Quanto è stato impegnativo seguire l’evoluzione della Riforma del Terzo Settore?
Per un ente di rappresentanza quale è il Forum il percorso (ormai quasi giunto al settimo anno) ha ovviamente assorbito molte risorse della nostra struttura. E’ stata sicuramente una delle maggiori priorità.
L’avvio della Riforma è stata l’occasione per un ripensamento della missione oltre che di un adeguamento della struttura giuridico e organizzativa della sua associazione?
Va da sé che per poter svolgere al meglio il proprio compito di rappresentanza il Forum si è dotato delle competenze necessarie: gli associati hanno messo a disposizione i loro esperti (avvocati, commercialisti, etc.) ed è stato costituito un apposito Tavolo Tecnico Legislativo, composto da circa 40 specialisti.
Ritiene che gli art.55 e 56 del CTS , nonché la recente sentenza n.131/2020 della Corte costituzionale possano aprire per la sua organizzazione nuove opportunità di dialogo istituzionale nonché l’avvio degli strumenti di co programmazione e co-progettazione con la Pubblica Amministrazione?
Tali articoli sono tra le più rilevanti innovazioni portate dal CTS. Con essi si affianca, oltre agli strumenti competitivi previsti dal Codice dei contratti pubblici, anche quelli di collaborazione tra enti pubblici e ETS, in virtù del fatto che, entrambi, svolgono attività di interesse generale. La sentenza n. 131/2020 Corte Cost. riconosce e rafforza il portato costituzionale degli ETS e gli affida grandi responsabilità. Ne consegue che, sia per gli enti di rappresentanza, sul piano della co-programmazione, sia per tutti gli ETS, sul piano della co-progettazione, si aprano spazi di dialogo e collaborazione di grande rilievo.
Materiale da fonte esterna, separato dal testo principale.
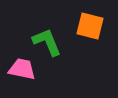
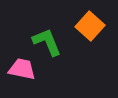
orange square: rotated 28 degrees clockwise
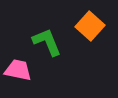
pink trapezoid: moved 4 px left, 1 px down
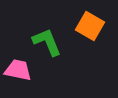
orange square: rotated 12 degrees counterclockwise
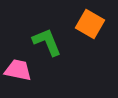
orange square: moved 2 px up
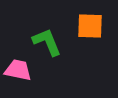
orange square: moved 2 px down; rotated 28 degrees counterclockwise
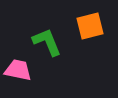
orange square: rotated 16 degrees counterclockwise
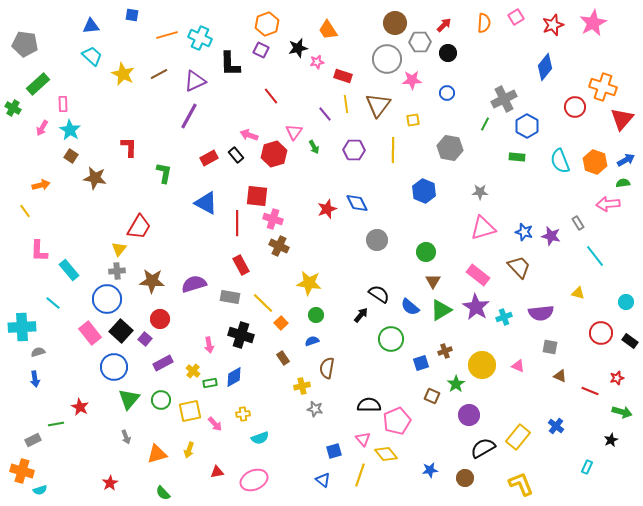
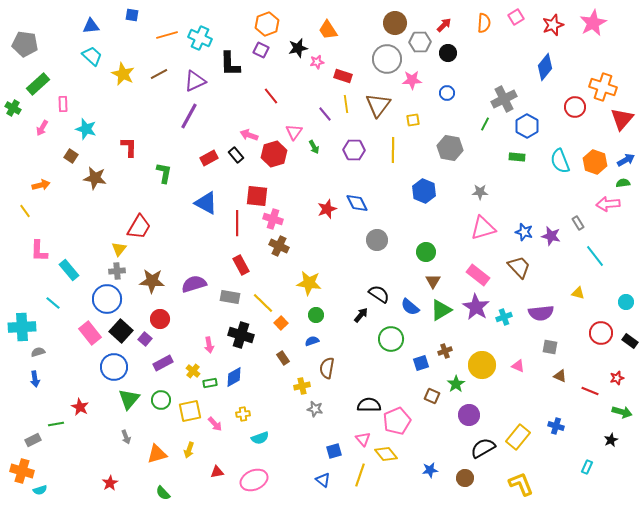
cyan star at (70, 130): moved 16 px right, 1 px up; rotated 15 degrees counterclockwise
blue cross at (556, 426): rotated 21 degrees counterclockwise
La Riforma ha previsto la nascita delle “reti associative”. Come valuta questa innovazione? E in che modo le reti associative potranno assolvere ai nuovi compiti a loro attribuiti?
Si tratta di un passaggio molto importante. L’immaginario pubblico vede questo mondo estremamente frammentato, un pulviscolo costituito da centinaia di migliaia di enti. La realtà è ben diversa: come ha recentemente censito l’ISTAT almeno la metà degli enti aderisce ad una o più reti nazionali. Ciò significa che gli enti non sono monadi isolate le une dalle altre bensì in buona parte costituenti una fitta rete “neuronale” dotata di enorme adattività (la recente crisi epidemiologica lo ha dimostrato in modo lampante), capaci – proprio grazie alle reti – di rapida mobilitazione e elevata diffusione e replicazione delle buone pratiche.
Reputa necessari un monitoraggio e una valutazione continuativi dello stato di attuazione della Riforma del Terzo Settore?
Certo, tanto che lo facciamo tanto attraverso le nostre risorse interne sia attraverso appositi strumenti quali Terzjus ai quali abbiamo contribuito a dar vita.